◆ TASK ITEM
Using the string "pixel" as the key, pull each matching line out of the records below.
═══ THE DATA
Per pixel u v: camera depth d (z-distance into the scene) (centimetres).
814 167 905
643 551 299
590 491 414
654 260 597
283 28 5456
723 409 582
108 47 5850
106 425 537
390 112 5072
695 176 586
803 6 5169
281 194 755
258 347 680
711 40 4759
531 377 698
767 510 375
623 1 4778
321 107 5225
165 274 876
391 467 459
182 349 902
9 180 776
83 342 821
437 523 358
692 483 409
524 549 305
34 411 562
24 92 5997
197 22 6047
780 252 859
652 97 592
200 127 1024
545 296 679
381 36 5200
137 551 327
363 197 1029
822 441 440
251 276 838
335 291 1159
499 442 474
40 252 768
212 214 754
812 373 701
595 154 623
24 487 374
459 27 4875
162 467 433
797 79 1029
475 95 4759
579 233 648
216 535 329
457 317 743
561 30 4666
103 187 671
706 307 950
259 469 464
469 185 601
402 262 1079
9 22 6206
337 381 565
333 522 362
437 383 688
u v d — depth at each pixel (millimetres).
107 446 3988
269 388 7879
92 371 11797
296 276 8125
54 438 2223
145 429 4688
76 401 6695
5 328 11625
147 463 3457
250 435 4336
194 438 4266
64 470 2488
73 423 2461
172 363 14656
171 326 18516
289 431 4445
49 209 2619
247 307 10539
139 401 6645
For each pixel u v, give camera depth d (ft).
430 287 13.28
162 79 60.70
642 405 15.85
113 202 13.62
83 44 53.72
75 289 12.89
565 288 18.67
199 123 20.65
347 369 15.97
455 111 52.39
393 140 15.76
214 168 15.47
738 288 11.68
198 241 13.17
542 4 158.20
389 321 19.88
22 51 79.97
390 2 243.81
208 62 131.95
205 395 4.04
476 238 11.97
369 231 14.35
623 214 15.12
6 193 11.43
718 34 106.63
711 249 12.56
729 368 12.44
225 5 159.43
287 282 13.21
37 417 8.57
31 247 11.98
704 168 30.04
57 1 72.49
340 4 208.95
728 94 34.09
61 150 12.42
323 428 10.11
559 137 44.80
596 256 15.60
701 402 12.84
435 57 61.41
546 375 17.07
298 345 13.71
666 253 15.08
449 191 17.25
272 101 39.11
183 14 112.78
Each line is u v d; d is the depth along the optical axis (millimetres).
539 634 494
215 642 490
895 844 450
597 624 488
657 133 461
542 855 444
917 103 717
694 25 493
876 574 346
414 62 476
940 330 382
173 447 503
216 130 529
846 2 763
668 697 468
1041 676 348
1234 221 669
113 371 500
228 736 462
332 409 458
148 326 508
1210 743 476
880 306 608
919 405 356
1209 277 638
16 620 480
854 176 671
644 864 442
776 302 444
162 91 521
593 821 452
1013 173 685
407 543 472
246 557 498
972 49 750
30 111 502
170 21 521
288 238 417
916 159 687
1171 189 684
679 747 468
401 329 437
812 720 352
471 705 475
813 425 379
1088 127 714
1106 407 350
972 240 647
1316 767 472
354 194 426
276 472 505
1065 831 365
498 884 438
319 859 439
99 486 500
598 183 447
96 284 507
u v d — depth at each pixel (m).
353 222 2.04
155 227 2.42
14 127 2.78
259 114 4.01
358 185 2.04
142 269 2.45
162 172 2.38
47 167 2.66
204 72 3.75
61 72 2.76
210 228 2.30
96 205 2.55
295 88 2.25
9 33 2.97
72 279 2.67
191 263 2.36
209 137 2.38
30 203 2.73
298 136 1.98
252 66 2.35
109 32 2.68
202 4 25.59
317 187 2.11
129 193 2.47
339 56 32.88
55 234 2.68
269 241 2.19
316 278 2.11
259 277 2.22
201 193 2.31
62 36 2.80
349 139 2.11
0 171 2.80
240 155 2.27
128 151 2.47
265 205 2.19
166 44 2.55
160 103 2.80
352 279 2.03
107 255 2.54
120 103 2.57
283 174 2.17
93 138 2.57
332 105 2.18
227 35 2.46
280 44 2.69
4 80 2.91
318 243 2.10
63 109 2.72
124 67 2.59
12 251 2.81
══════
◆ SOLVED EXERCISE
Per pixel u v: camera depth d (z-distance into the scene) (centimetres).
u v d — depth at each pixel (millimetres).
For each pixel u v, give camera depth d (ft).
u v d — depth at each pixel (m).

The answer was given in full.